Die FTI GROUP hatte in der Vergangenheit bereits verschiedene Initiativen zur Nachhaltigkeit verfolgt. So bezog die Gruppe beispielsweise an ihrem Hauptstandort in München 2010 ein Green Building; seinerzeit das erste Bürogebäude in der bayerischen Metropole mit der „Gold“-Auszeichnung nach LEED (Leadership in Energy & Environmental Design). Seit 2017 leistet die FTI-Zentrale mit einer Bienenpatenschaft für über 100.000 Bienen auf einer Dachterrasse ihres Gebäudes zudem einen Beitrag zu biologischer Vielfalt in der Stadt. Durch die Einführung des eMag als Ersatz für klassische, gedruckte Saison- und Jahreskataloge spart die Veranstaltergruppe des Weiteren immense Papierressourcen und durch den Katalogdruck bzw. die Katalogauslieferung verursachtes CO2 ein. FTI ist bis dato der einzige Großveranstalter, der die Umstellung zu einer digitalen Inspirationsplattform realisiert hat.

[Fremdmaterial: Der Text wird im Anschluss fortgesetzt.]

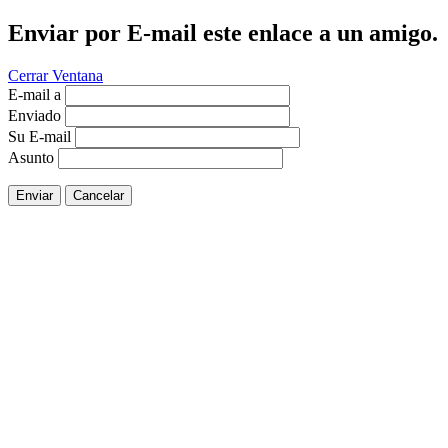
Enviar por E-mail este enlace a un amigo.
Cerrar Ventana
E-mail a
Enviado
Su E-mail
Asunto
Enviar
Cancelar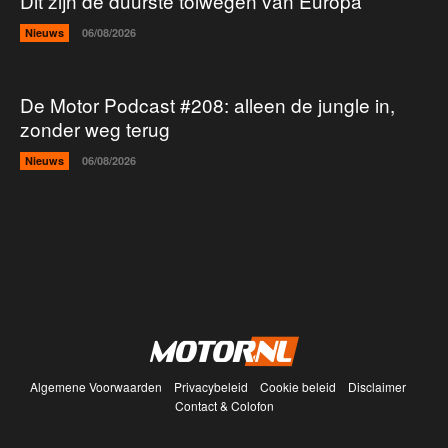
Dit zijn de duurste tolwegen van Europa
Nieuws
06/08/2026
De Motor Podcast #208: alleen de jungle in,
zonder weg terug
Nieuws
06/08/2026
Algemene Voorwaarden
Privacybeleid
Cookie beleid
Disclaimer
Contact & Colofon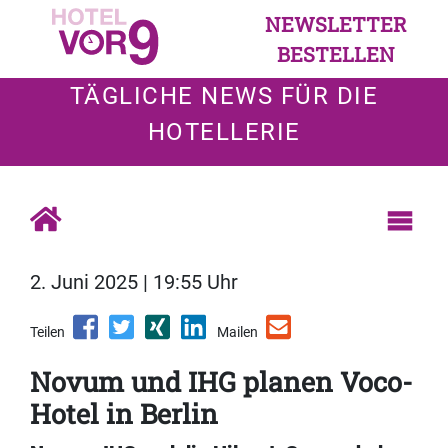
NEWSLETTER
BESTELLEN
TÄGLICHE NEWS FÜR DIE
HOTELLERIE
2. Juni 2025 | 19:55 Uhr
Teilen
Mailen
Novum und IHG planen Voco-
Hotel in Berlin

Darüber hinaus ist die FTI GROUP Mitglied bei der Brancheninitiative Futouris e.V. und fördert Projekte wie „Zero Food Waste“ oder den Green Travel Index für mehr Sichtbarkeit nachhaltiger Hotelangebote. Im sozialen Bereich engagieren sich die einzelnen Unternehmen sowie die Mitarbeiter der Gruppe regelmäßig bei lokalen Projekten zum guten Zweck und unterstützen überregionale Initiativen wie etwa FLY & HELP.